Przerażający jest fakt, że ludzie nie zdają sobie sprawy z tego, w jak wielką władzę dysponowania sobą zostali wyposażeni i z jakimi mocami mają do czynienia. Zbiega to się z niewiarą w realną obecność osobowego zła, wykpieniem prawdy o istnieniu szatana, zrelatywizowaniem, zdeprecjonowaniem i obniżeniem wartości słowa jako takiego. Wypowiadamy je bezmyślnie, bez głębszej refleksji i zastanowienia. Rzadko zdajemy sobie sprawę z konsekwencji jego używania, jeszcze rzadziej potrafimy powiązać (czasem po długim czasie — nie musi to być relacja na zasadzie: akcja - interakcja) późniejsze złe sytuacje, choroby, niepowodzenia z wcześniejszymi przekleństwami, lekkomyślnym odsyłaniem siebie „do diabła” i pragnieniem, by kogoś „trafiło” to, czy owo. A zależność istnieje bardzo mocna! Ileż razy mam ochotę powiedzieć płaczącej matce, czy rozpaczającemu ojcu: gdzie byliście kilka lat wcześniej? Jakie straszne słowa wypowiadaliście wobec swoich dzieci? Jak rozmawialiście ze sobą? Ile tam było zła, nienawiści, pogardy dla Pana Boga i siebie nawzajem? A teraz się dziwicie?... Zbieracie to, co zasialiście.

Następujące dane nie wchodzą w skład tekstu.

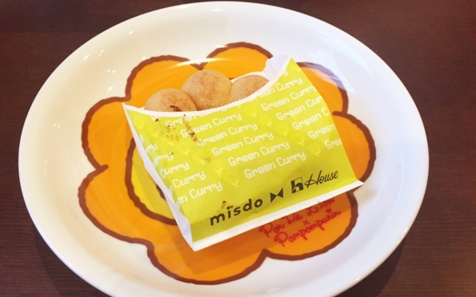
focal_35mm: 31
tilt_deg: -56.2
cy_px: 173
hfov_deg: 61.2
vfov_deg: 40.5
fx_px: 402
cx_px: 237
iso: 160
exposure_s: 1/30
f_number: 2.2
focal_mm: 4.15
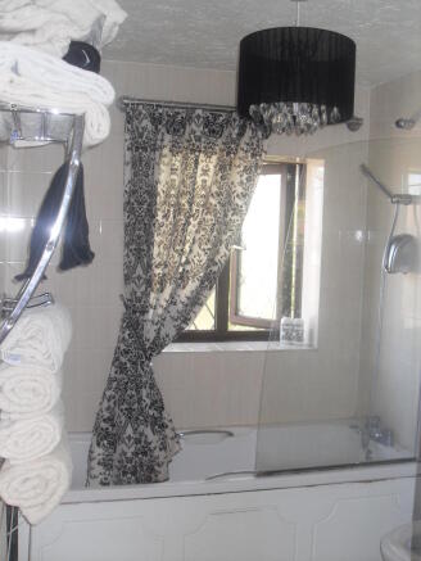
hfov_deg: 38.7
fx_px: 600
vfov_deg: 50.1
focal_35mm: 37
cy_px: 280
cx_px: 210
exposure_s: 1/45
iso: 100
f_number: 2.8
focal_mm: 6.3
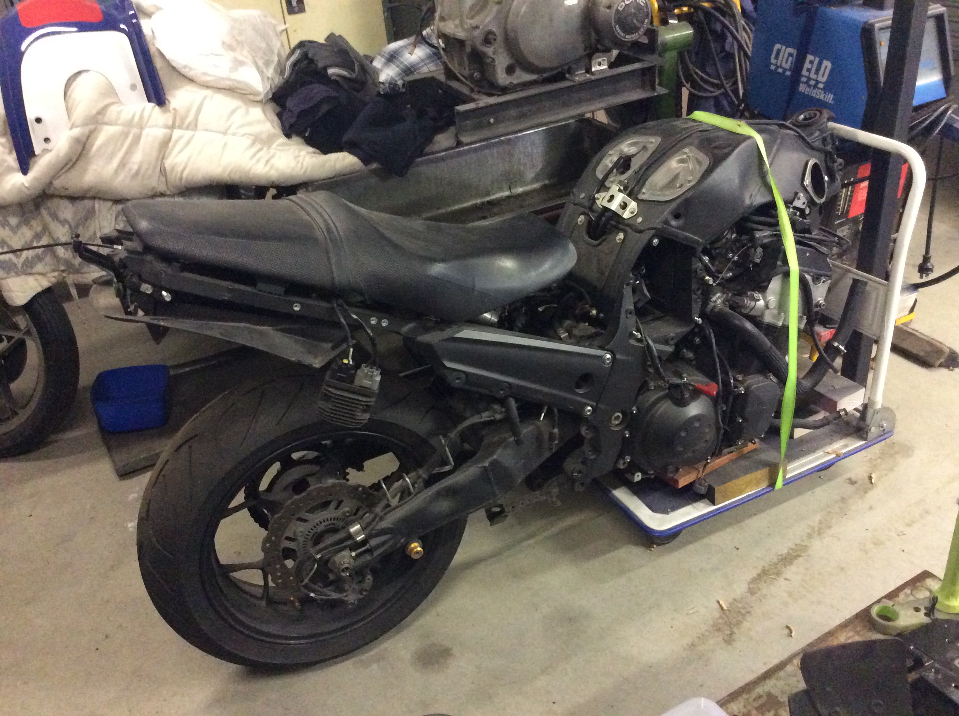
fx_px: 885
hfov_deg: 56.9
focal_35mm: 32
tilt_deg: -31.9
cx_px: 480
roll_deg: +7.0
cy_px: 358
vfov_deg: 44.1
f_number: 2.4
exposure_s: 1/17
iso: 500
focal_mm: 3.3
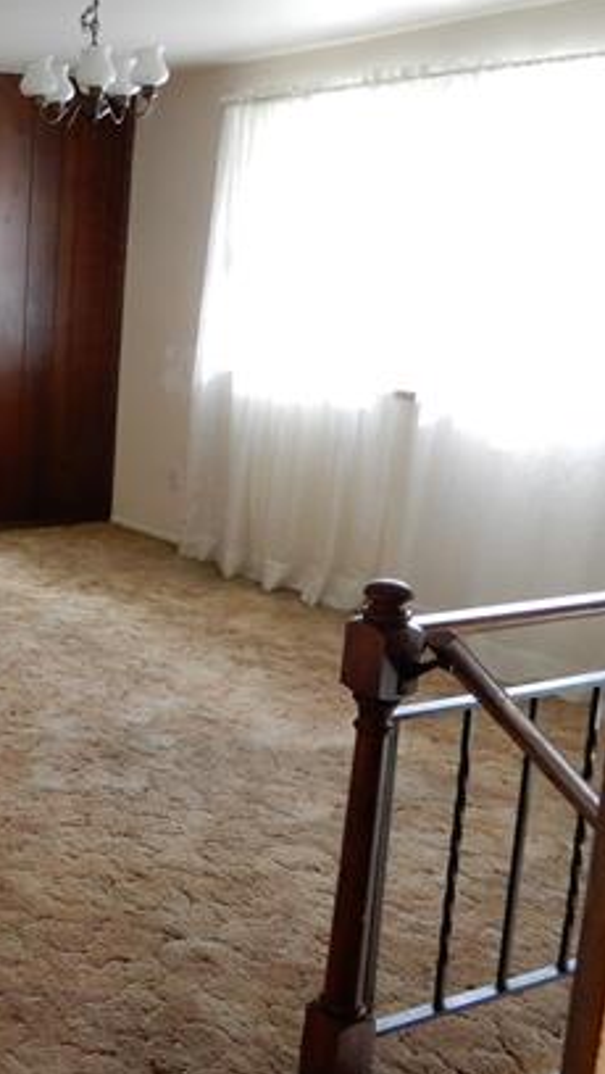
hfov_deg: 25.0
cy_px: 498
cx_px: -192
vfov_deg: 49.3
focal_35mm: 41
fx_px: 1167
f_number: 3.4
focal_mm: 4.3
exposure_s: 1/20
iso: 400
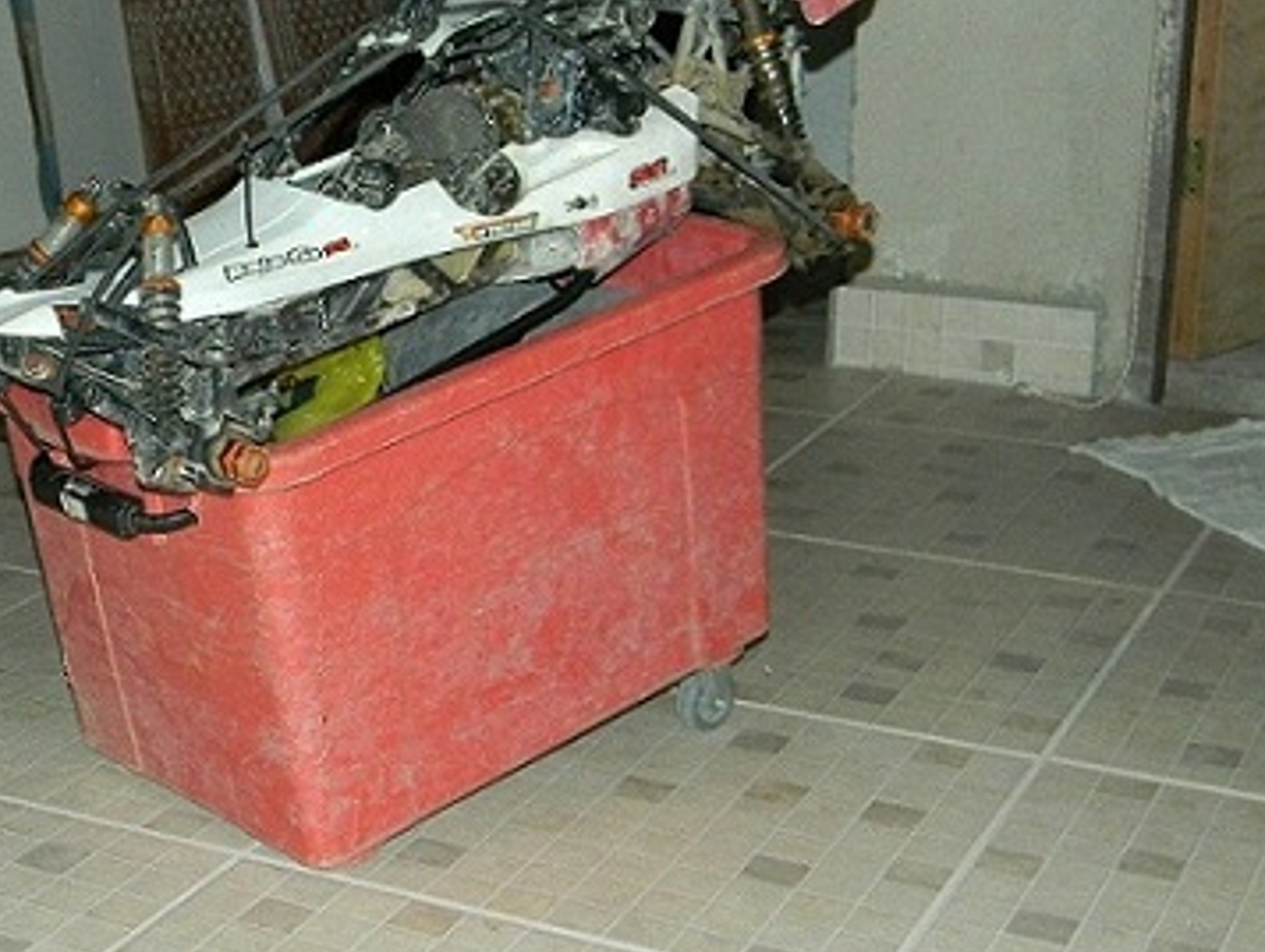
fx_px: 2453
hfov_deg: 28.5
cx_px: 322
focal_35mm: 67
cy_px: 476
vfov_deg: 22.0
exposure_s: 1/30
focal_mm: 7.3
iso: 200
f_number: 3.8
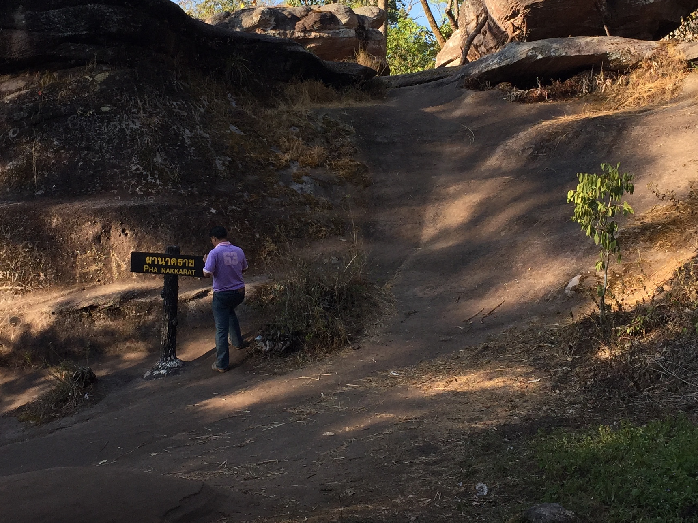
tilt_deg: +0.8
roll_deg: -3.8
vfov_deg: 26.4
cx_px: 334
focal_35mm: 55
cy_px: 168
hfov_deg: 34.9
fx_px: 1109
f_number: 2.2
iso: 32
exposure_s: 1/599
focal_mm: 4.15
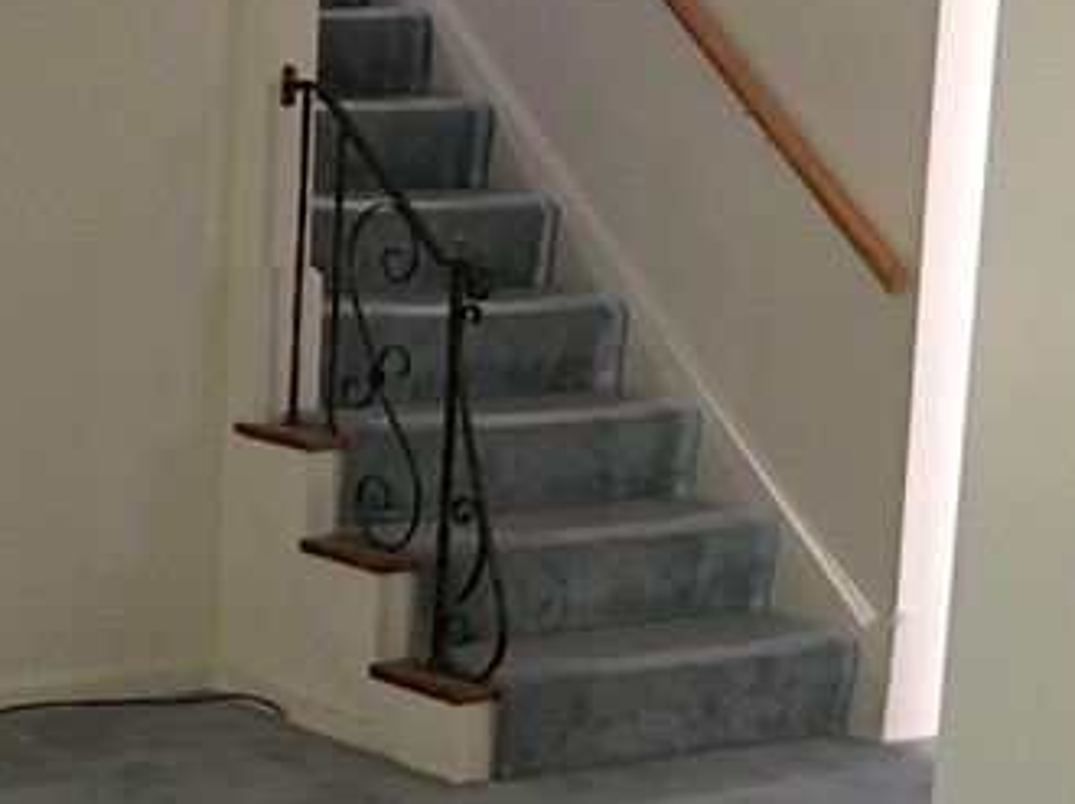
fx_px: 2793
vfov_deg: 16.4
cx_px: 20
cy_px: 449
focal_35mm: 90
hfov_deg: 21.1
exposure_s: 1/10
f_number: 2.2
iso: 100
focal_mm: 4.15
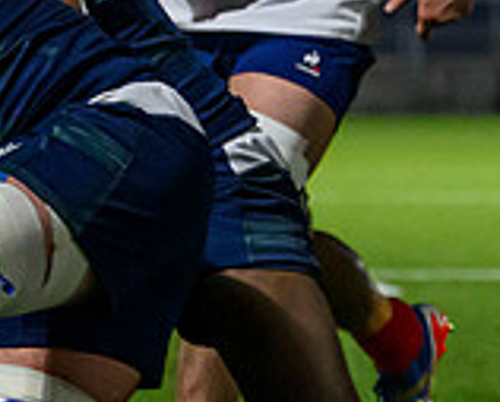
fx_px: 7932
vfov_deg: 2.9
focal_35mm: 535
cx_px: -582
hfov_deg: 3.6
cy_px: 482
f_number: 3.5
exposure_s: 1/1600
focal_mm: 102
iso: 6400
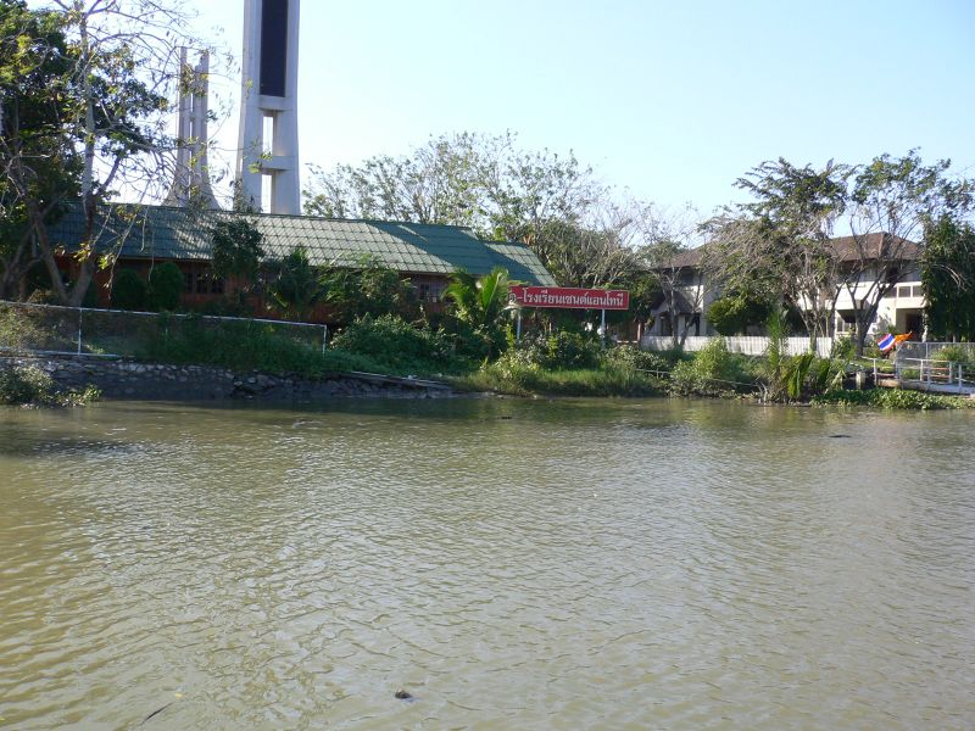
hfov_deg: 52.6
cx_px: 488
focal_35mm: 35
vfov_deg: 40.7
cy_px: 366
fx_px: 986
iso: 80
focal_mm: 5.8
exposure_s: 1/160
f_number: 5.6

Bardzo trudno jest naprawić zło, a uświadomienie sobie po czasie swojej lekkomyślności, której nie można cofnąć, boli podwójnie.
Spotyka się jeszcze tu i ówdzie zwyczaj błogosławienia dzieci przez rodziców przed snem, przed podróżą, przed wyjściem do szkoły. Bywa, że dzieci mają już po 30, 50 lat, przywożą swoje wnuki, a matka, kiedy wracają do siebie, odprowadzając je wzrokiem kreśli nad nimi znam krzyża... Ja bardzo piękny i wymowny to gest. Czasem jest to krzyżyk na czole, innym razem dobre słowo, wezwania Bożego imienia. Ocalał jeszcze tu i ówdzie zwyczaj błogosławieństwa młodych, którzy przychodzą zapraszać na swoje wesele. Narzeczonych wyjeżdżających na uroczystość zaślubin do kościoła błogosławią rodzice w domu. Ceremonia zwykle ma bardzo uroczystą oprawę. Jest to gest zrozumiały, stanowi wyraz miłości, troski, tradycji — ale także wewnętrznego przeświadczenia, że Boża opieka jest najpiękniejszym wianem, jakie wchodzący w samodzielne, dojrzałe życie młodzi mogą otrzymać. Skoro zatem rozumiemy wagę błogosławieństwa, dlaczego tak trudno przyjąć do wiadomości destrukcyjną rolę przekleństwa?